Lance Armstrong has seized complete control of the Tour de France with an awesome display of power cycling to win the 15.5 km individual time trial.
The American, bidding for a record sixth overall Tour victory, blasted round the 21 hairpins on the twisting climb to the Alpine ski resort in 39 minutes 41.47 seconds to annihilate his nearest rival Ivan Basso on Wednesday
It was his third stage win on this year's Tour and came a day after he took over the yellow jersey with a stunning victory on the climb to Villard-de-Lans.
"There was a lot of emotion and adrenaline, this mountain is special for me and for the Tour," he said, before criticising the behaviour of some of the tens of thousands of fans lining the route.
"There were lots of fans, and it was a little scary. To me, sincerely, it was not a good idea to have a time trial at l'Alpe d'Huez. It's over now but a lot of German fans were just disgusting. C'est la vie...
"The crowds are always close on the climbs but I was lucky to get through today."
Italian Basso, one minute 25 seconds down at the start of the 16th stage and Armstrong's one serious rival, could only finish eighth, 2:23 behind, after being overtaken by Armstrong on the lung-busting climb.
"I was a little surprised. A spectator told me I was a minute ahead and I could not believe it," Armstrong added.
Basso retained his second place but is now 3:48 adrift and will need the American to crash or suffer an extraordinary collapse if he is to win the Tour.
Jan Ullrich, so often Armstrong's main challenger in recent years, was also impressive on the classic climb which attracted tens of thousands of fans to the high-altitude resort.
The grimacing German, the 1997 Tour champion, was second, a massive 61 seconds slower than the greatest rider of his generation.

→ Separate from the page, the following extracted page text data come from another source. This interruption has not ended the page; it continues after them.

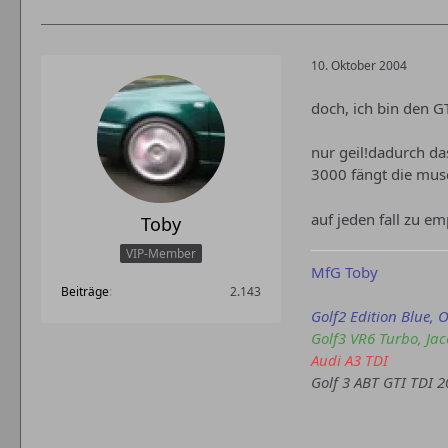
10. Oktober 2004
doch, ich bin den G
nur geil!dadurch da
3000 fängt die musc
auf jeden fall zu em
Toby
VIP-Member
MfG Toby
Beiträge
2.143
Golf2 Edition Blue, O
Golf3 VR6 Turbo, Ja
Audi A3 TDI
Golf 3 ABT GTI TDI 2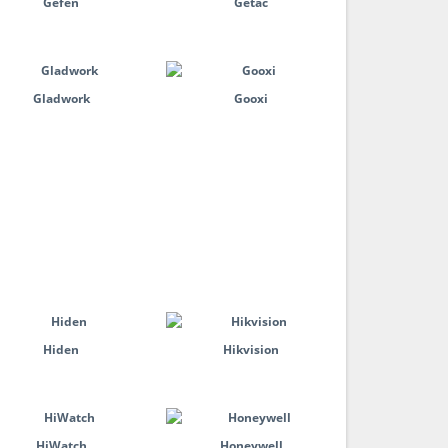
Gefen
Getac
Gladwork
Gooxi
Hiden
Hikvision
HiWatch
Honeywell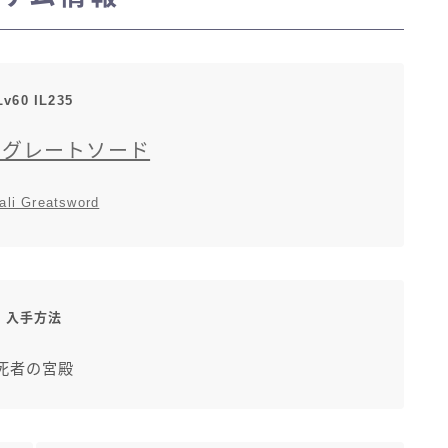
マント
Lv60 IL235
ローライズ
ルグレートソード
スカート
ali Greatsword
ミニスカート
ロングスカート
入手方法
インナーパンツ付きスカート
死者の宮殿
ショートパンツ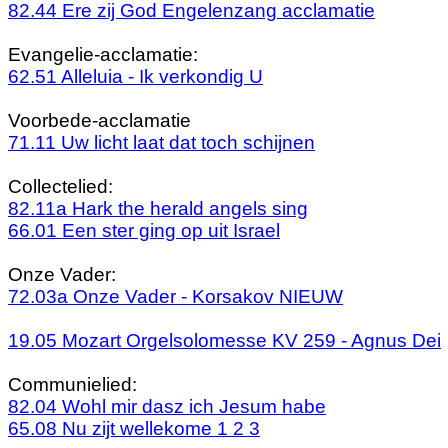
82.44 Ere zij God Engelenzang acclamatie
Evangelie-acclamatie:
62.51
Alleluia
- Ik verkondig U
Voorbede-acclamatie
71.11 Uw licht laat dat toch schijnen
Collectelied:
82.11a Hark the herald angels sing
66.01 Een ster ging op uit Israel
Onze Vader:
72.03a Onze Vader -
Korsakov
NIEUW
19.05 Mozart
Orgelsolomesse
KV 259 -
Agnus
Dei
Communielied:
82.04 Wohl mir
dasz
ich
Jesum
habe
65.08 Nu
zijt
wellekome
1 2 3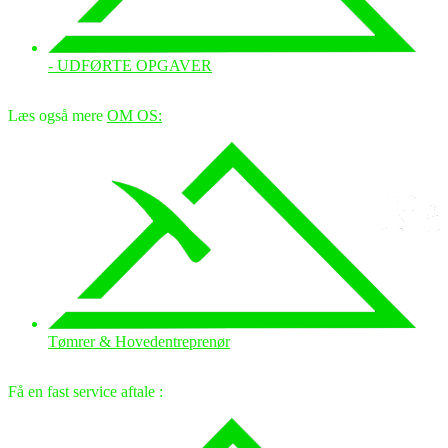
- UDFØRTE OPGAVER
Læs også mere
OM OS:
Tømrer & Hovedentreprenør
Få en fast service aftale :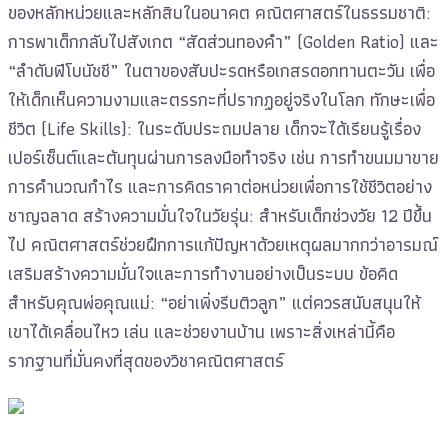
ของหลักหน่วยและหลักสิบในอนาคต คณิตศาสตร์ในธรรมชาติ:
การพาเด็กกลับไปสังเกต “สัดส่วนทองคำ” (Golden Ratio) และ
“ลำดับฟีโบนัชชี” ในตาของสับปะรดหรือเกสรดอกทานตะวัน เพื่อ
ให้เด็กเห็นความงามและตรรกะที่ปรากฏอยู่จริงในโลก ทักษะเพื่อ
ชีวิต (Life Skills): ในระดับประถมปลาย เด็กจะได้เรียนรู้เรื่อง
เปอร์เซ็นต์และต้นทุนผ่านการลงมือทำจริง เช่น การทำขนมมาขาย
การคำนวณกำไร และการคิดราคาต่อหน่วยเพื่อการใช้ชีวิตอย่าง
ชาญฉลาด สร้างความมั่นใจในวัยรุ่น: สำหรับเด็กช่วงวัย 12 ปีขึ้น
ไป คณิตศาสตร์ช่วยฝึกการแก้ปัญหาด้วยเหตุผลมากกว่าอารมณ์
เสริมสร้างความมั่นใจและการทำงานอย่างเป็นระบบ ข้อคิด
สำหรับคุณพ่อคุณแม่: “อย่าเพิ่งรีบติวลูก” แต่ควรสนับสนุนให้
เขาได้เคลื่อนไหว เล่น และช่วยงานบ้าน เพราะสิ่งเหล่านี้คือ
รากฐานที่มั่นคงที่สุดของวิชาคณิตศาสตร์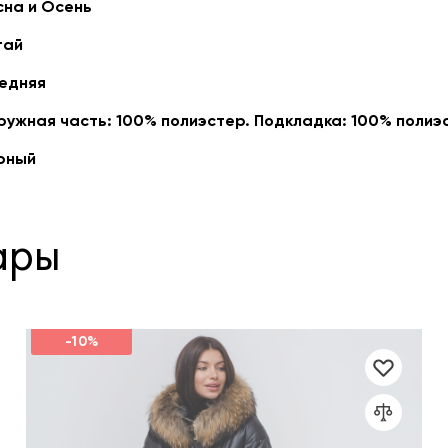
сна и Осень
тай
едняя
ружная часть: 100% полиэстер. Подкладка: 100% полиэ
рный
ары
-10%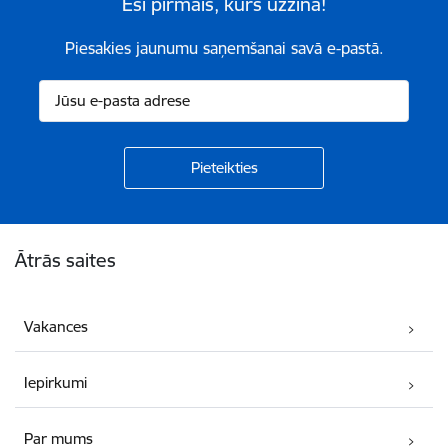
Esi pirmais, kurš uzzina!
Piesakies jaunumu saņemšanai savā e-pastā.
Kājene
Ātrās saites
Vakances
Iepirkumi
Par mums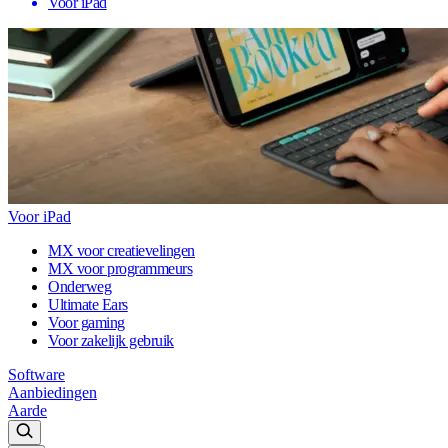
Voor iPad
Voor iPad
MX voor creatievelingen
MX voor programmeurs
Onderweg
Ultimate Ears
Voor gaming
Voor zakelijk gebruik
Software
Aanbiedingen
Aarde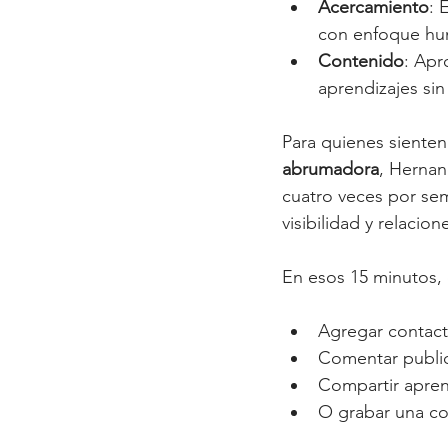
Acercamiento
: 
con enfoque h
Contenido
: Apr
aprendizajes si
Para quienes sienten
abrumadora
, Hernand
cuatro veces por sem
visibilidad y relaci
En esos 15 minutos,
Agregar contact
Comentar public
Compartir apren
O grabar una co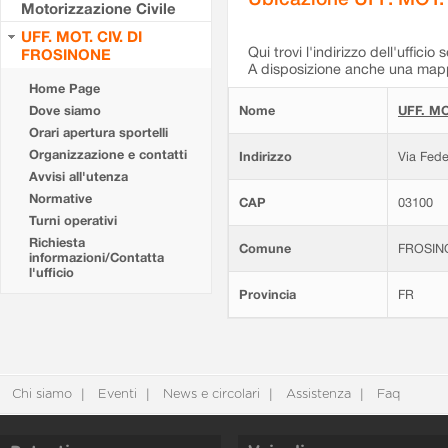
Motorizzazione Civile
UFF. MOT. CIV. DI
Qui trovi l'indirizzo dell'ufficio 
FROSINONE
A disposizione anche una mappa
Home Page
Dove siamo
Nome
UFF. MO
Orari apertura sportelli
Organizzazione e contatti
Indirizzo
Via Fede
Avvisi all'utenza
Normative
CAP
03100
Turni operativi
Richiesta
Comune
FROSIN
informazioni/Contatta
l'ufficio
Provincia
FR
Chi siamo
Eventi
News e circolari
Assistenza
Faq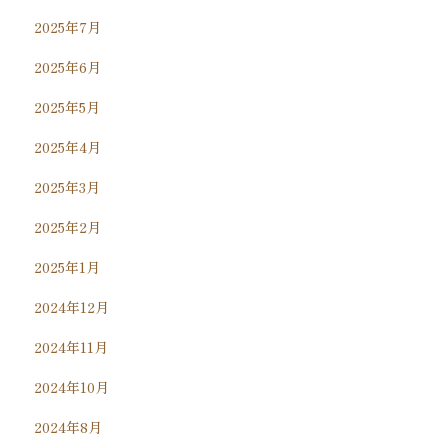
2025年7月
2025年6月
2025年5月
2025年4月
2025年3月
2025年2月
2025年1月
2024年12月
2024年11月
2024年10月
2024年8月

Ullrich is now fourth overall and in danger of missing the podium for the first time in his seven Tours.
His T-Mobile team mate and compatriot Andreas Kloeden was third, 1:41 behind, and now looks a serious threat to Basso for the second step on the podium on Sunday.

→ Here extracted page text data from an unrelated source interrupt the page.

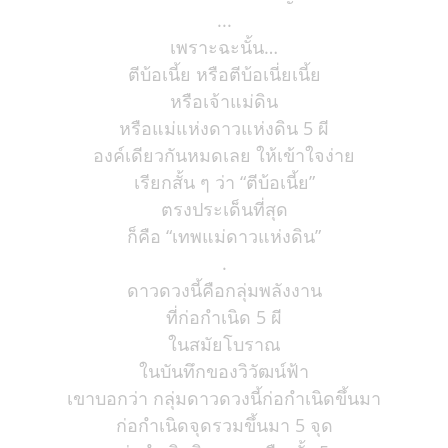
...
เพราะฉะนั้น…
ตีบ้อเนี้ย หรือตีบ้อเนี่ยเนี้ย
หรือเจ้าแม่ดิน
หรือแม่แห่งดาวแห่งดิน 5 ผี
องค์เดียวกันหมดเลย ให้เข้าใจง่าย
เรียกสั้น ๆ ว่า “ตีบ้อเนี้ย”
ตรงประเด็นที่สุด
ก็คือ “เทพแม่ดาวแห่งดิน”
.
ดาวดวงนี้คือกลุ่มพลังงาน
ที่ก่อกำเนิด 5 ผี
ในสมัยโบราณ
ในบันทึกของวิวัฒน์ฟ้า
เขาบอกว่า กลุ่มดาวดวงนี้ก่อกำเนิดขึ้นมา
ก่อกำเนิดจุดรวมขึ้นมา 5 จุด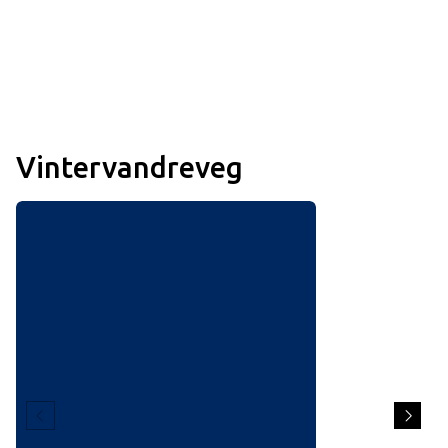
Vintervandreveg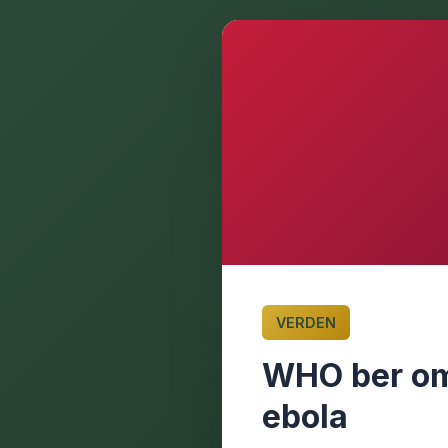
VERDEN
WHO ber om 
ebola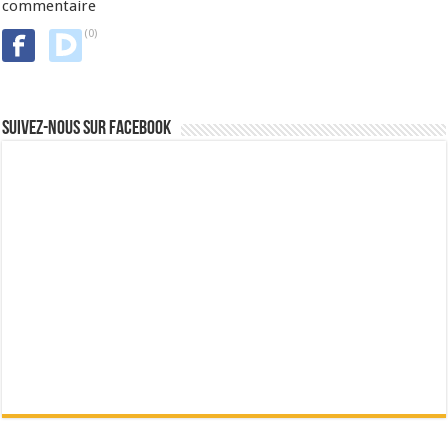
commentaire
(0)
Suivez-nous sur Facebook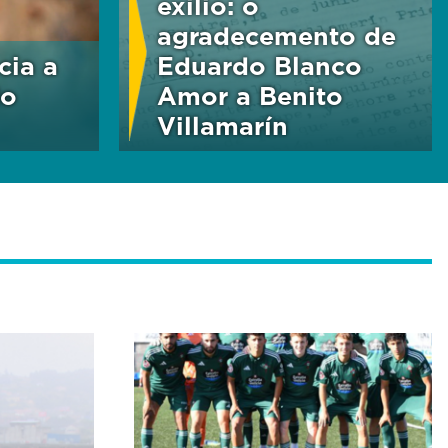
exilio: o
agradecemento de
cia a
Eduardo Blanco
do
Amor a Benito
Villamarín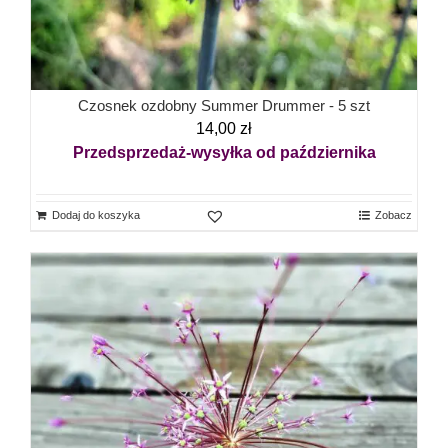
Czosnek ozdobny Summer Drummer - 5 szt
14,00
zł
Przedsprzedaż-wysyłka od października
Dodaj do koszyka
Zobacz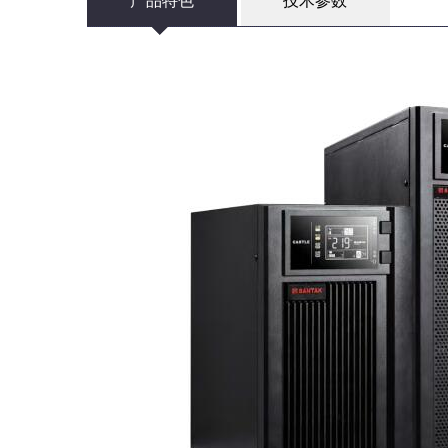
产品特色
技术参数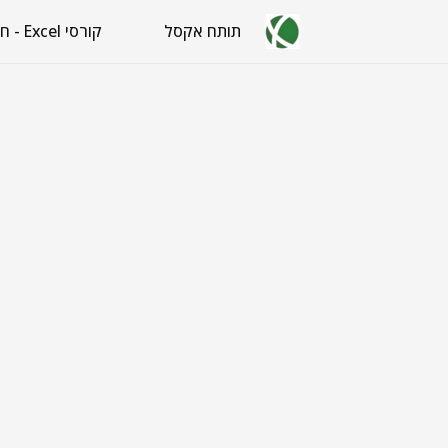
תותח אקסל
קורסי Excel - חינם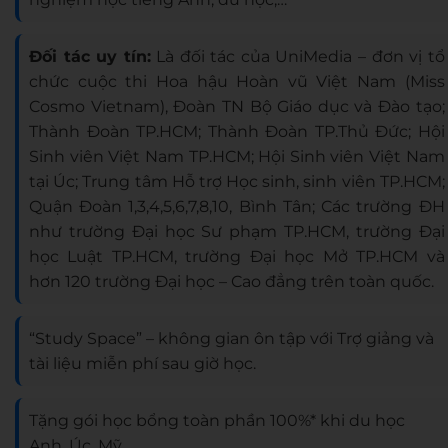
Đối tác uy tín:
Là đối tác của UniMedia – đơn vị tổ
chức cuộc thi Hoa hậu Hoàn vũ Việt Nam (Miss
Cosmo Vietnam), Đoàn TN Bộ Giáo dục và Đào tạo;
Thành Đoàn TP.HCM; Thành Đoàn TP.Thủ Đức; Hội
Sinh viên Việt Nam TP.HCM; Hội Sinh viên Việt Nam
tại Úc; Trung tâm Hỗ trợ Học sinh, sinh viên TP.HCM;
Quận Đoàn 1,3,4,5,6,7,8,10, Bình Tân; Các trường ĐH
như trường Đại học Sư phạm TP.HCM, trường Đại
học Luật TP.HCM, trường Đại học Mở TP.HCM và
hơn 120 trường Đại học – Cao đẳng trên toàn quốc.
“Study Space” – không gian ôn tập với Trợ giảng và
tài liệu miễn phí sau giờ học.
Tặng gói học bổng toàn phần 100%* khi du học
Anh, Úc, Mỹ, …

Kloeden will start Thursday's final 204.5 km mountain stage to Le Grand Bornand 5:03 behind Armstrong who is the first rider to win in l'Alpe d'Huez with the yellow jersey on his back.
He is also the sixth rider to win twice at the top of one of the Tour's most famous climbs, having also won it in 2001.

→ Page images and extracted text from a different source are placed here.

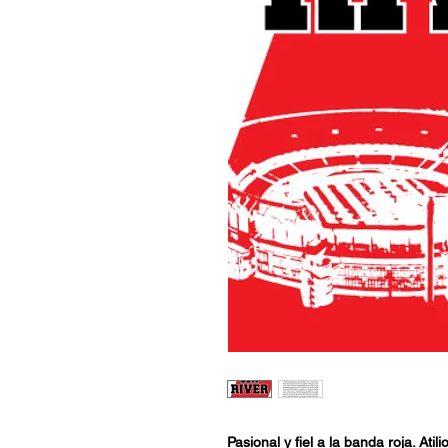
Pasional y fiel a la banda roja. Atil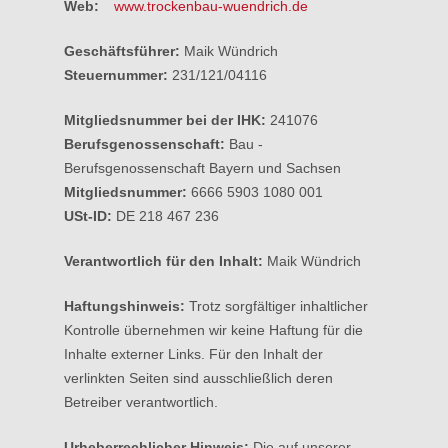
Web:
www.trockenbau-wuendrich.de
Geschäftsführer:
Maik Wündrich
Steuernummer:
231/121/04116
Mitgliedsnummer bei der IHK:
241076
Berufsgenossenschaft:
Bau -
Berufsgenossenschaft Bayern und Sachsen
Mitgliedsnummer:
6666 5903 1080 001
USt-ID:
DE 218 467 236
Verantwortlich für den Inhalt:
Maik Wündrich
Haftungshinweis:
Trotz sorgfältiger inhaltlicher
Kontrolle übernehmen wir keine Haftung für die
Inhalte externer Links. Für den Inhalt der
verlinkten Seiten sind ausschließlich deren
Betreiber verantwortlich.
Urheberrechlicher Hinweis:
Die auf unserer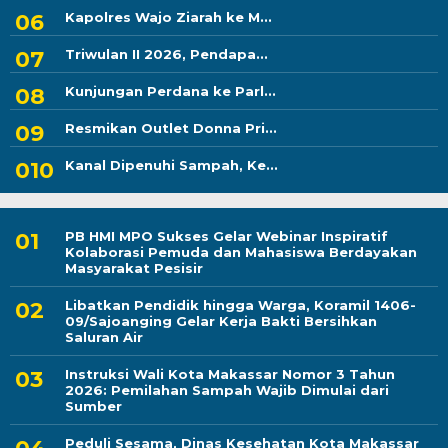
Kapolres Wajo Ziarah ke M...
Triwulan II 2026, Pendapa...
Kunjungan Perdana ke Parl...
Resmikan Outlet Donna Pri...
Kanal Dipenuhi Sampah, Ke...
PB HMI MPO Sukses Gelar Webinar Inspiratif
Kolaborasi Pemuda dan Mahasiswa Berdayakan
Masyarakat Pesisir
Libatkan Pendidik hingga Warga, Koramil 1406-
09/Sajoanging Gelar Kerja Bakti Bersihkan
Saluran Air
Instruksi Wali Kota Makassar Nomor 3 Tahun
2026: Pemilahan Sampah Wajib Dimulai dari
Sumber
Peduli Sesama, Dinas Kesehatan Kota Makassar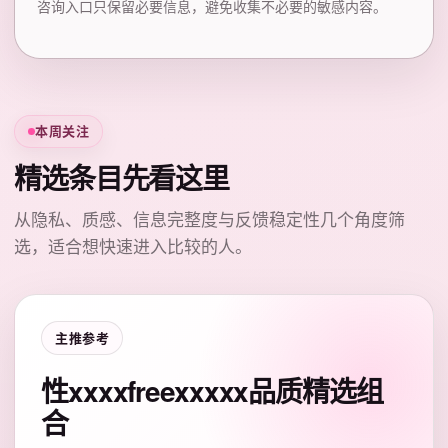
咨询入口只保留必要信息，避免收集不必要的敏感内容。
本周关注
精选条目先看这里
从隐私、质感、信息完整度与反馈稳定性几个角度筛
选，适合想快速进入比较的人。
主推参考
性xxxxfreexxxxx品质精选组
合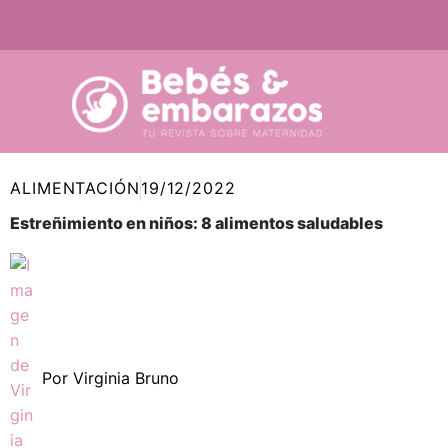
Ir
al
contenido
ALIMENTACIÓN
19/12/2022
Estreñimiento en niños: 8 alimentos saludables
Por
Virginia Bruno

But he narrowly failed to beat the late Marco Pantani's record for the climb proper -- the stage started 1.5 km before the foot of the hill -- clocking 37:36 to the Italian's 37:35.
The only slight worry for Armstrong came before the start of the stage when it was found that his bike, which had been designed especially for the time trial, was too light by 180 grams.
His mechanics worked hard to fix the problem and he was finally allowed to use the bike by race stewards.